Лейтенант насторожился, как почуявший
дичь пинчер.
- Да свет в подъезде не горел.
Пришлось телефоном светить, чтобы ноги не переломать.
- Это все? Больше ничего не
заметили?
- Ничего. Только через какое-то время
внизу, в подъезде шумели. А потом как раз полиция приехала. А что
случилось?
- Разбираемся, - развел руками
лейтенант.
Я не стала его допрашивать. Только
паспорт забрала, двери за ним закрыла и спокойно двинулась в
кроватку. А потом был Сон. Я уже перестала ждать или как-то
готовиться к этому. Случится – хорошо, нет – лучше высплюсь. Нынче
случилось.
Мирланда ехала верхом на шикарной
белой кобыле. Она настояла на том, чтобы сбрую оставили старую,
фамильную. Ту, что была на растерзанном волками жеребце. Обозники
выполнили приказ: собрали все, что было можно. И сбрую, и седло, и
меч. Вот только кинжал разыскать так и не смогли. Ни тогда, ни
сейчас, на обратном пути. Что ж, пусть это будет платой за ее
жизнь. И если так считать, то плата эта не так уж и велика.
Впереди на милю, а, может, и больше –
трудно было определить из-за пыли – растянулась колонна войск.
Никакого строя, никакой маршировки.
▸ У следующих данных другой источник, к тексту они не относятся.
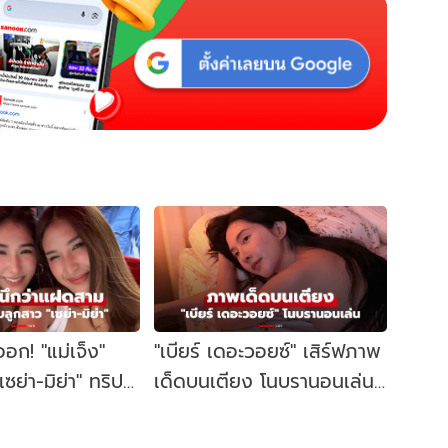
อก! "แม่เจ็ง"
"เบียร์ เดอะวอยซ์" เสิร์ฟภาพ
"เซย่า-มิย่า" ทริป
เด็ดบนเตียง โนบรานอนเล่น
วยเป๊ะนึกว่าแฝด
กับน้องหมาสุดชิล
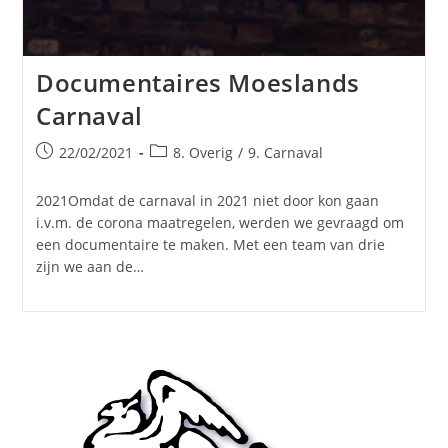
Documentaires Moeslands
Carnaval
Bericht
Berichtcategorie:
22/02/2021
8. Overig
/
9. Carnaval
gepubliceerd
op:
2021Omdat de carnaval in 2021 niet door kon gaan
i.v.m. de corona maatregelen, werden we gevraagd om
een documentaire te maken. Met een team van drie
zijn we aan de…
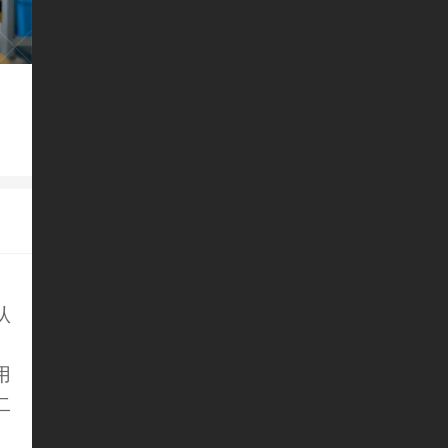
认
用
二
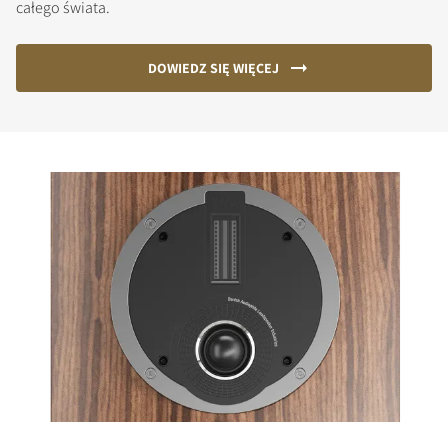
całego świata.
DOWIEDZ SIĘ WIĘCEJ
Просто шли люди. С оружием, но
без доспехов: брони ехали рядом на
повозках. По сторонам колонны рысили всадники, то выезжая вперед,
то возвращаясь назад, к тянущемуся позади обозу.
Девушка устала, и ей было ужасно
скучно. До остановки на ночлег была еще пара-тройка часов пути.
Беседовать было не с кем. Ее нежданная слава, милости графа,
оказанные почести были, конечно, приятны, но при этом словно
незримой стеной отгородили ее от простых людей. Солдаты, не говоря
уж о простых обозниках, рядом с ней неизменно впадали в ступор,
говорить начинали сбивчиво и косноязычно. Даже Фарл, с которым она
была знакома несколько лет, и тот рядом с ней чувствовал себя
донельзя неловко и называл не иначе, как светлой госпожой. Поэтому
Мирланда медленно ехала в середине колонны, стараясь не смущать
людей, и размышляла о себе, о своей судьбе и о том, что ее ожидало
в самое ближайшее время.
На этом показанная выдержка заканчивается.